After Christmas, a holiday I adore, is over, I want to keep the festive spirit going, so I buy more houseplants to fill the vacant space left by the evergreen tree. I especially revel in finding plants with red in the leaves. And I buy amaryllis. More amaryllis. Never mind that there are forty of them in my garden – I want more. There is such a joy in planting them – it’s like planting Christmas, and I only have a short wait until they bloom in the spring and I can celebrate again.

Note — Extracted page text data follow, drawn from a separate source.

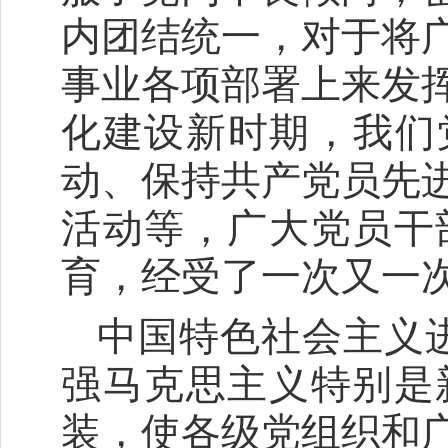
内团结统一，对于将
事业各项部署上来发
化建设新时期，我们
动、保持共产党员先
活动等，广大党员干
育，经受了一次又一
中国特色社会主义
强马克思主义特别是
装，使各级党组织和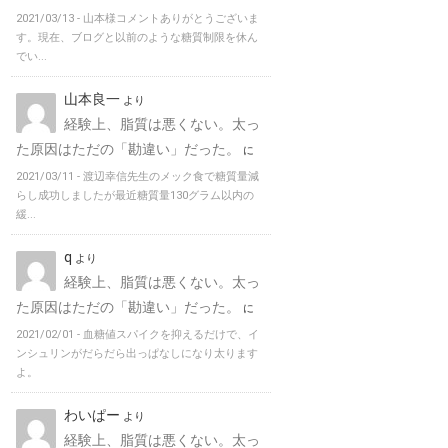
2021/03/13 -
山本様コメントありがとうございま
す。現在、ブログと以前のような糖質制限を休ん
でい...
山本良一
より
経験上、脂質は悪くない。太っ
た原因はただの「勘違い」だった。
に
2021/03/11 -
渡辺幸信先生のメック食で糖質量減
らし成功しましたが最近糖質量130グラム以内の
緩...
q
より
経験上、脂質は悪くない。太っ
た原因はただの「勘違い」だった。
に
2021/02/01 -
血糖値スパイクを抑えるだけで、イ
ンシュリンがだらだら出っぱなしになり太ります
よ。
わいぱー
より
経験上、脂質は悪くない。太っ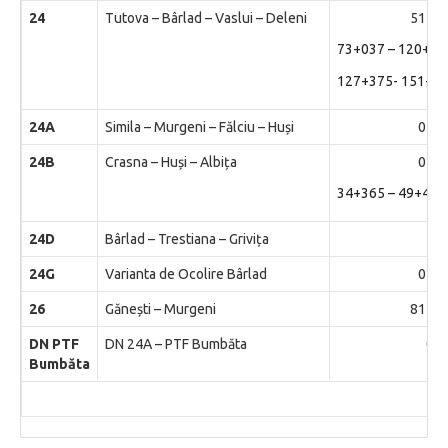
24
Tutova – Bârlad – Vaslui – Deleni
51+00
73+037 – 120+00
127+375- 151+8
24A
Simila – Murgeni – Fălciu – Huși
0+00
24B
Crasna – Huși – Albița
0+00
34+365 – 49+436
24D
Bârlad – Trestiana – Grivița
1+0
24G
Varianta de Ocolire Bârlad
0+00
26
Gănești – Murgeni
81+13
DN PTF
DN 24A – PTF Bumbăta
0+0
Bumbăta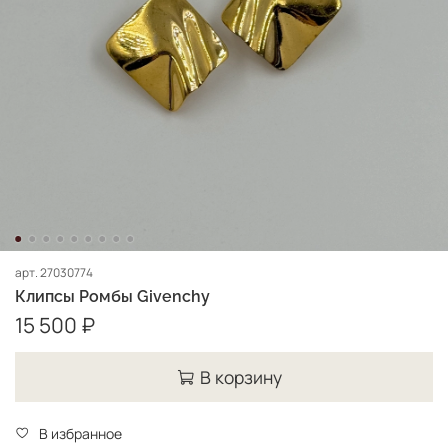
арт.
27030774
Клипсы Ромбы Givenchy
15 500 ₽
В корзину
В избранное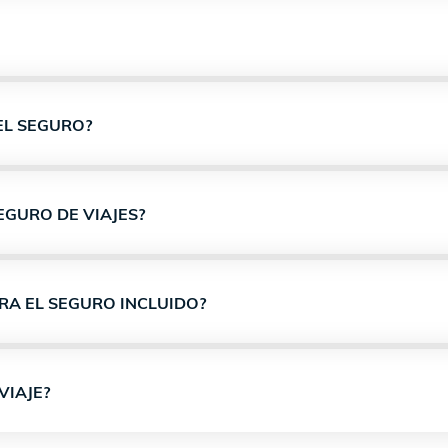
EL SEGURO?
EGURO DE VIAJES?
ARA EL SEGURO INCLUIDO?
VIAJE?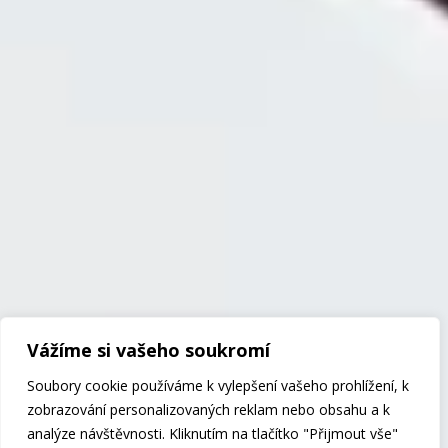
Vážíme si vašeho soukromí
Soubory cookie používáme k vylepšení vašeho prohlížení, k
zobrazování personalizovaných reklam nebo obsahu a k
analýze návštěvnosti. Kliknutím na tlačítko "Přijmout vše"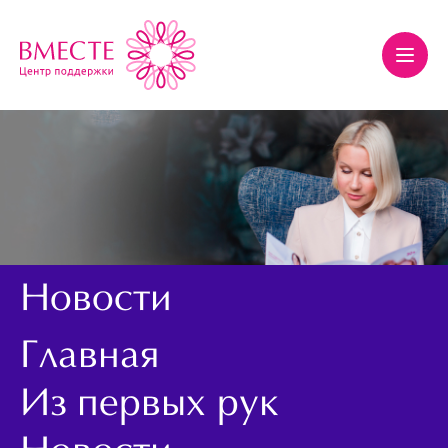
Новости
Главная
Из первых рук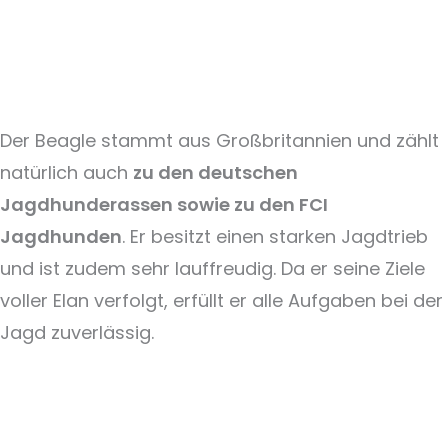
Der Beagle stammt aus Großbritannien und zählt
natürlich auch
zu den deutschen
Jagdhunderassen sowie zu den FCI
Jagdhunden
. Er besitzt einen starken Jagdtrieb
und ist zudem sehr lauffreudig. Da er seine Ziele
voller Elan verfolgt, erfüllt er alle Aufgaben bei der
Jagd zuverlässig.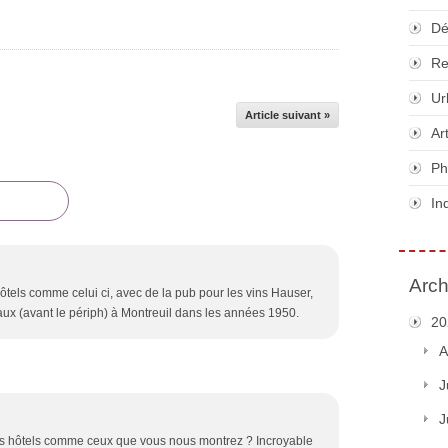
Dé
Re
Ur
Article suivant »
Ar
Ph
In
Arch
tels comme celui ci, avec de la pub pour les vins Hauser,
ux (avant le périph) à Montreuil dans les années 1950.
20
A
J
J
des hôtels comme ceux que vous nous montrez ? Incroyable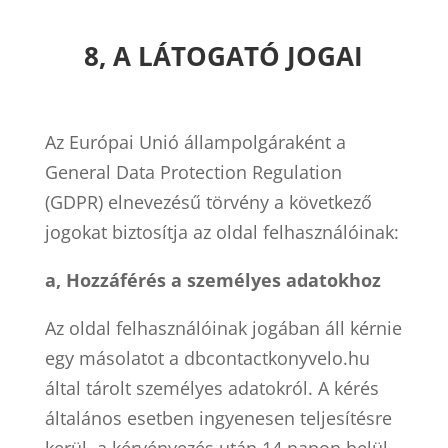
8, A LÁTOGATÓ JOGAI
Az Európai Unió állampolgáraként a
General Data Protection Regulation
(GDPR) elnevezésű törvény a következő
jogokat biztosítja az oldal felhasználóinak:
a, Hozzáférés a személyes adatokhoz
Az oldal felhasználóinak jogában áll kérnie
egy másolatot a dbcontactkonyvelo.hu
által tárolt személyes adatokról. A kérés
általános esetben ingyenesen teljesítésre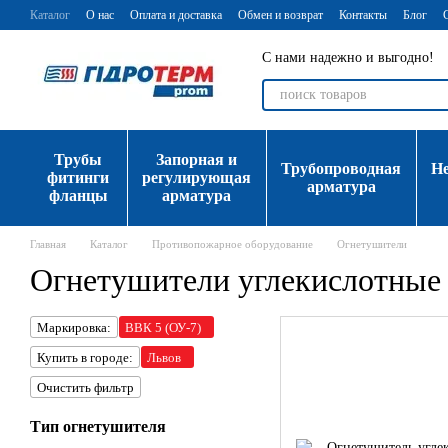
Перейти к основному контенту
Каталог
О нас
Оплата и доставка
Обмен и возврат
Контакты
Блог
С нами надежно и выгодно!
Трубы
Запорная и
Трубопроводная
Н
фитинги
регулирующая
арматура
фланцы
арматура
Главная
Каталог
Противопожарное оборудование
Огнетушители
Огнетушители углекислотные 
Маркировка:
ВВК 5 (ОУ-7)
Купить в городе:
Львов
Очистить фильтр
Тип огнетушителя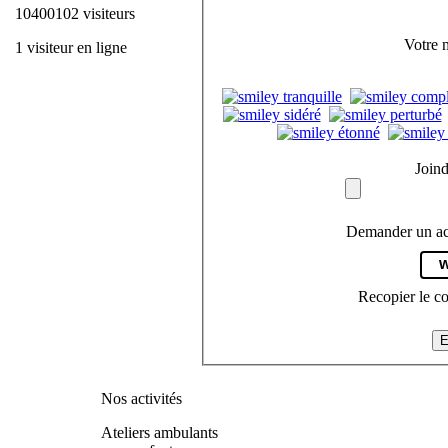
10400102 visiteurs
Votre 
1 visiteur en ligne
Joind
Demander un ac
Recopier le c
E
Nos activités
Ateliers ambulants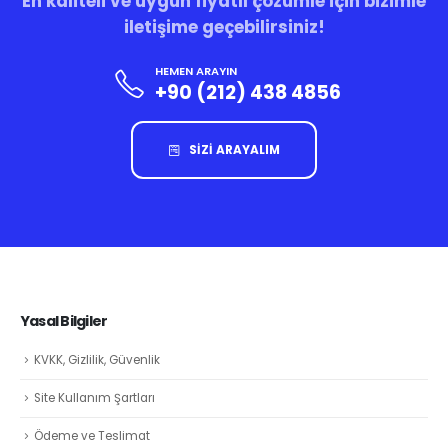
En kaliteli ve uygun fiyatlı çözümle için bizimle
iletişime geçebilirsiniz!
HEMEN ARAYIN
+90 (212) 438 4856
SİZİ ARAYALIM
Yasal Bilgiler
KVKK, Gizlilik, Güvenlik
Site Kullanım Şartları
Ödeme ve Teslimat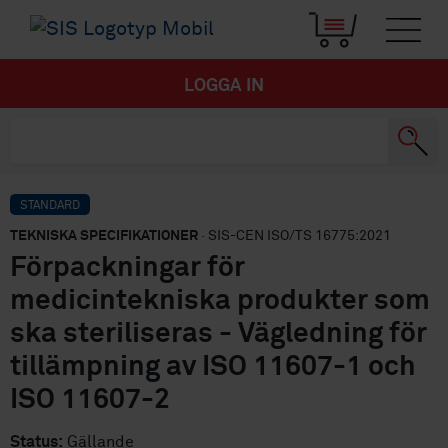
LOGGA IN
STANDARD
TEKNISKA SPECIFIKATIONER
· SIS-CEN ISO/TS 16775:2021
Förpackningar för
medicintekniska produkter som
ska steriliseras - Vägledning för
tillämpning av ISO 11607-1 och
ISO 11607-2
Status:
Gällande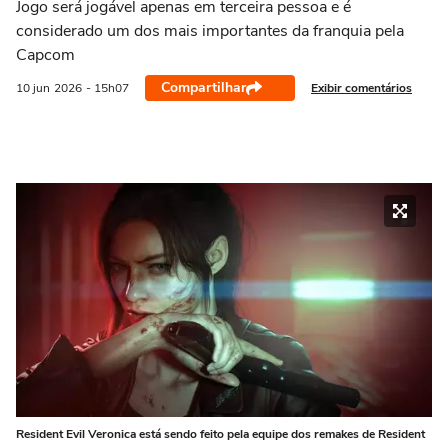
Jogo será jogável apenas em terceira pessoa e é
considerado um dos mais importantes da franquia pela
Capcom
Compartilhar
Exibir comentários
10 jun
2026
- 15h07
Resident Evil Veronica está sendo feito pela equipe dos remakes de Resident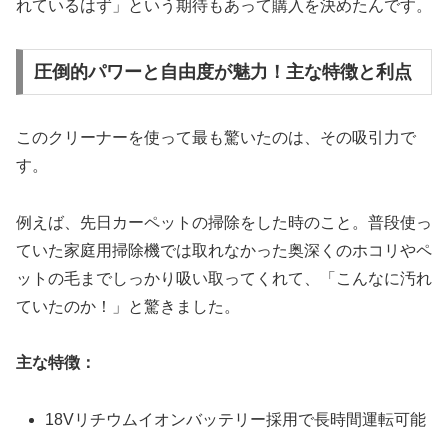
れているはず」という期待もあって購入を決めたんです。
圧倒的パワーと自由度が魅力！主な特徴と利点
このクリーナーを使って最も驚いたのは、その吸引力で
す。
例えば、先日カーペットの掃除をした時のこと。普段使っ
ていた家庭用掃除機では取れなかった奥深くのホコリやペ
ットの毛までしっかり吸い取ってくれて、「こんなに汚れ
ていたのか！」と驚きました。
主な特徴：
18Vリチウムイオンバッテリー採用で長時間運転可能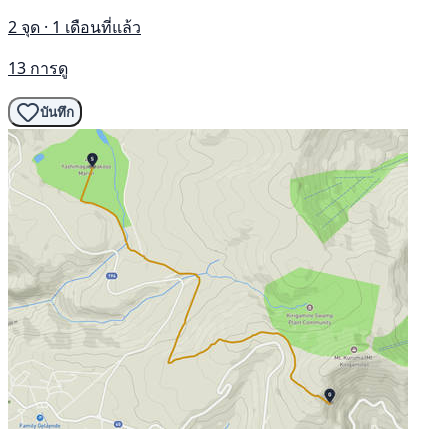
2 จุด · 1 เดือนที่แล้ว
13 การดู
บันทึก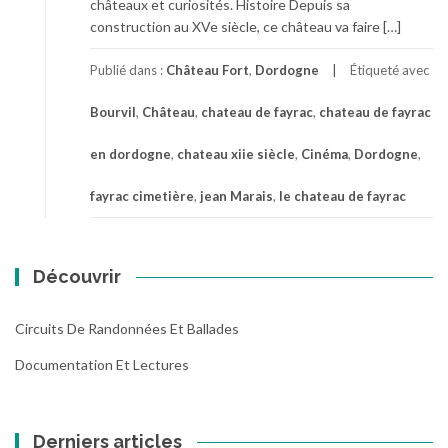
châteaux et curiosités. Histoire Depuis sa
construction au XVe siècle, ce château va faire […]
Publié dans :
Château Fort
,
Dordogne
Étiqueté avec
Bourvil
,
Château
,
chateau de fayrac
,
chateau de fayrac
en dordogne
,
chateau xiie siècle
,
Cinéma
,
Dordogne
,
fayrac cimetière
,
jean Marais
,
le chateau de fayrac
Découvrir
Circuits De Randonnées Et Ballades
Documentation Et Lectures
Derniers articles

I grew up in Wisconsin, where a Christmas amaryllis in a bulb vase was an oddity, a novelty gift that my Dad knew I’d love. The ones that I was gifted when I was a teenager had sparks of life, but never bloomed. Bulbs aren’t stupid. They knew I was trying to force growth in a centrally heated house while it was 20 degrees below outside. They weren’t going for the ruse. But how could I guess that decades later I would grow these beauties as a staple in my garden in the desert southwest?

Of course it’s a miracle that anything can grow in a traditional garden in the southwest desert. I could tell you the years of struggle to get my garden to produce a few adaptable flowers, but that’s another story. When someone suggested I try amaryllis bulbs, I balked. I’d been planting dollar bills for years and was getting stingy with my horticultural gambles. With a little research, I found that they liked warmth, and figured they were worth a try. Surprise – they grew.

What was really strange was that they didn’t bloom any time near Christmas, but rather closer to Easter, in April and May. So they became a substitute for Easter lilies, which never survived in the heat. Then the obsession began. There were some lessons to be learned along the way - such as planting the bulbs too deep will lead to rot, and too shallow may leave the tops vulnerable to predation. Yes, pillbugs are predators in my book.

As I sought out sources for these beauties, I found that amaryllis come in a range of colors these days - far beyond the traditional red. I guess I’ve become somewhat of an amaryllis snob, because now the traditional Christmas red and white striped ones have become too common for me. I’m in love with the refined colors of pink, magenta, and almost-purple. Varieties like Gervase, Hercules, Lagoon, and Purple Rain are gorgeous. The deep red and purplish ones, like Red Pearl and Honeymoon, are enchanting, but if water gets on the bloom, it leaves terrible spots that destroy their beauty. I haven’t yet decided on the yellowish ones, which are really more white than anything.

As for types, I’ve developed favorites, too, but that’s based on which ones will actually grow here. The South African and Dutch varieties seem to be the most vigorous and do the best. Doubles of course, give twice the bloom for the buck. Those miniature ones are cute, but are dwarfed by larger plants in the garden. And the odd cybister types are just a little too difficult to grow here. Claims of fragrance don’t fool me, for I know that the desert heat evaporates any aroma chemicals. These extravagant blooms are pricey, and $20 is an average price. The new releases of improved hybrids always fetch more, early in the fall bulb planting season. After the Christmas holiday, they are often marked down, and some deals can be scored on the more popular varieties. But alas, the most unique ones will likely be sold out.

Another idea is to befriend an amaryllis aficionado, who might be willing to make a gift of multiplying bulbs. Just remember that secondary bulbs will take several years to attain good flower-producing size. I’m always on the lookout for something new, and the hybridizers are always sure to satisfy. Each year, albeit in May and not December, this girl from the frozen north who was banished to the desert lauds her blossoming miracle: a garden full of gorgeous amaryllis.

A garden of colorful flowers
Margie's Amaryllis garden

A freelance writer for 30 years, Margie is retired from a career in natural resources. Her accomplishments include being a Fellow with the International League of Conservation Writers, a writing award from The Wildlife Society, and co-authoring a character education curriculum with the Advice from Nature folks.